Tâche demandée.
Répondez aux questions suivantes d'après l'extrait sur la surpêche.
(a) Sur quoi les pocheteaux gris séchaient-ils au 19e siècle ?
(b) Qui a inventé la surgélation, et dans quelles années ?
(c) En quelle année Rachel Carson a-t-elle écrit un pamphlet demandant aux femmes au foyer de cuisiner de nouvelles espèces de poisson ?

-------- Extrait fourni --------

Au 19e siècle, les visiteurs des côtes européennes étaient souvent accueillis par des pocheteaux gris, ces immenses raies qui séchaient sur de grands pieux de bois. La chair de ces poissons était souvent considérée comme trop coriace, mais le fait de les suspendre ainsi au grand air leur donnait goût et tendreté.

Même si en anglais le nom du pocheteau gris signifie raie commune, l’espèce n’est plus présente dans nos marchés. Tout simplement parce qu’elle est en danger critique d’extinction. Sa population a même commencé à décliner au milieu du 19e siècle, alors que les techniques de pêche se sont raffinées.

Le pocheteau gris fait partie des nombreuses espèces qui ont disparu des étals depuis un siècle, victimes de leur popularité et de notre surpêche. L’industrie de la pêche a connu une révolution extraordinaire aux alentours de l’an 1900, alors que les moteurs ont permis de pêcher plus loin et plus profondément, avec de plus gros filets. Ajoutez à cela l’arrivée de la surgélation – une invention de l’Américain Clarence Birdseye dans les années 1920 –, et l’industrie entrait dans une ère où presque plus rien n’était à son épreuve.

C’est pourquoi des organisations comme Blue Marine, qui créent des réserves marines, sont essentielles.

Rachel Carson, dont le livre Printemps silencieux a lancé le mouvement environnementaliste il y a 50 ans, a écrit un pamphlet en 1943, demandant aux femmes au foyer de cuisiner de nouvelles espèces de poisson. Deux de ses suggestions, le sébaste de l’Atlantique, un habitant des eaux profondes, et le loup denticulé, ont connu une popularité grandissante. Mais les stocks ont rapidement chuté et les deux poissons sont des espèces rares aujourd’hui.

-------- Lignes enregistrées --------

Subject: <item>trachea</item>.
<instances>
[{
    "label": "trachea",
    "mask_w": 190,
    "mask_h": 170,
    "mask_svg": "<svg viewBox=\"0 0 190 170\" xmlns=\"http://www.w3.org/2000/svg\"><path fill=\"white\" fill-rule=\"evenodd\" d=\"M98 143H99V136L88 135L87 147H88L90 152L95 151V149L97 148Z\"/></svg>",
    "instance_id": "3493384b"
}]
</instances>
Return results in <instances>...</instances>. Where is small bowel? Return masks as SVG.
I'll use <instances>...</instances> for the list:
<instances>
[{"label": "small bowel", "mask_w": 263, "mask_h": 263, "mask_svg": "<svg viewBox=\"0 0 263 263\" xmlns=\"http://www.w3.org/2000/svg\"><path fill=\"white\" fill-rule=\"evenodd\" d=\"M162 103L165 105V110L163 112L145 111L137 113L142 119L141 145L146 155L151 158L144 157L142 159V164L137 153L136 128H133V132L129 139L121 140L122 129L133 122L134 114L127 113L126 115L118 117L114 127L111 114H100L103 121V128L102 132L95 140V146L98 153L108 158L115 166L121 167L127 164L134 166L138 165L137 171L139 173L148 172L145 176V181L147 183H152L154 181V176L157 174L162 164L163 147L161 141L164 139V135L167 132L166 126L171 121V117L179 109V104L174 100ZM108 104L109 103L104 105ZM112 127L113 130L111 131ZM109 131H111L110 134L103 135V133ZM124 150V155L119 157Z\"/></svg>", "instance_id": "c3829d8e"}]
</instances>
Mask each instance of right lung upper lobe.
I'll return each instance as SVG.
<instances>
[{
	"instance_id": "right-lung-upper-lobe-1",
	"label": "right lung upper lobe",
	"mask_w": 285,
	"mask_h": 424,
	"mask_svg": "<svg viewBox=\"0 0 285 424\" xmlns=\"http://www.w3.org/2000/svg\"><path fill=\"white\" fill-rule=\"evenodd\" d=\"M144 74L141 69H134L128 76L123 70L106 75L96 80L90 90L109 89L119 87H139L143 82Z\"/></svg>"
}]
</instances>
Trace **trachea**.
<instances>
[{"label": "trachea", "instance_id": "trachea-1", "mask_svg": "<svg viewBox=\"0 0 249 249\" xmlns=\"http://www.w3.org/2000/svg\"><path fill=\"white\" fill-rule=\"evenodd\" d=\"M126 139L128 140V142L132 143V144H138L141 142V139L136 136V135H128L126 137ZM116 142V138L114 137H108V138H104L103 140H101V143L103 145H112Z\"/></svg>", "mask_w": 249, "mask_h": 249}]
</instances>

--------

Réponse exacte.
(a) Sur de grands pieux de bois.
(b) L'Américain Clarence Birdseye, dans les années 1920.
(c) En 1943.